I have been having an in-depth look at host files recently and I think it could be possible to improve upon the domain blacklist.

If we take filter lists, for example, we take:
||something.com^ (filter domain)

We are currently only adding something.com, although the filter list syntax dictates that the url should be blocked if the domain is visible, so we should also be blocking *.something.com

This could be achieved using existing DNSMASQ syntax (still works with FTL): server=/something.com/ (returns NXDOMAIN for both of the above domains).

The Disconnect host files, for example, should also be considered wildcards. Inside, you have a single entry for 2o7.net, although we know from other host files that this domain has hundreds of subdomains. Pgl@yoyo is another example.

The performance is awful for bulk wildcard blocking with the new regex.list - It's better to keep this small, but I am seeing little performance issue with the server=/something.com/ entries (providing we are not adding millions of entries at a time).

I appreciate that this request would likely involve a large amount of change in the collating process, but imo it would be well worth it for the improvement in Pi-hole filtering.

What do you mean with "awful"? We have tested this locally with a few thousand entries and queries are still resolvable with maybe a few ten milliseconds added delay. Also note that regex entries are only validated once for each domain, i.e. subsequent queries are not affected by the regex checking delay!

Given the flexibility of regex, it seems to be the right thing to add. Because we didn't want to overwhelm users with blocking facilities we intentionally decided to handle wildcard blocking solely through the regex list.

Any experienced user is invited to use any configuration they deem appropriate for their specific use case so please go ahead and use the dnsmasq syntax you suggested and wipe out the regex entries you do not need to speed things up.

2 Likes

@DL6ER Apologies - 'awful' may very well have been the wrong term to use.
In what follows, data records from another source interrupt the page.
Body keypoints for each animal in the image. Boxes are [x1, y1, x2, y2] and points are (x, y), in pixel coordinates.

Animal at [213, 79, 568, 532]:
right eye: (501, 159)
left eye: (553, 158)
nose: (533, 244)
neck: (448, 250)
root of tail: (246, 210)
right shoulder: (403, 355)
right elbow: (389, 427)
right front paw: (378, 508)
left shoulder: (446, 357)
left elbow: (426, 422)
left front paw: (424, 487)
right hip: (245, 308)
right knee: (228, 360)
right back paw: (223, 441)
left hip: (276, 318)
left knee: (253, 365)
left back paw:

I had tried to use ~35k entries that were extracted from easylist / easy privacy and there was a significant delay in dns resolution when trying to browse. The reply time went from ~15 - 30ms, to consistently above 100ms +

After consistent browsing, things settled down (as you say, after things have loaded once), but pages with elements from several different domains seemed to take a considerably long time to load and even things like Netflix took a considerable hit.

I agree, though, it's incredibly flexible and works very well with smaller lists and wildcards.

Perhaps it is easier in the case for me to try and write something to extract domains and add them to a wildcard.conf file as a cron job, I just thought it might be useful for users to have the ability to apply wildcard filtering to lists that have been built specifically for wildcards.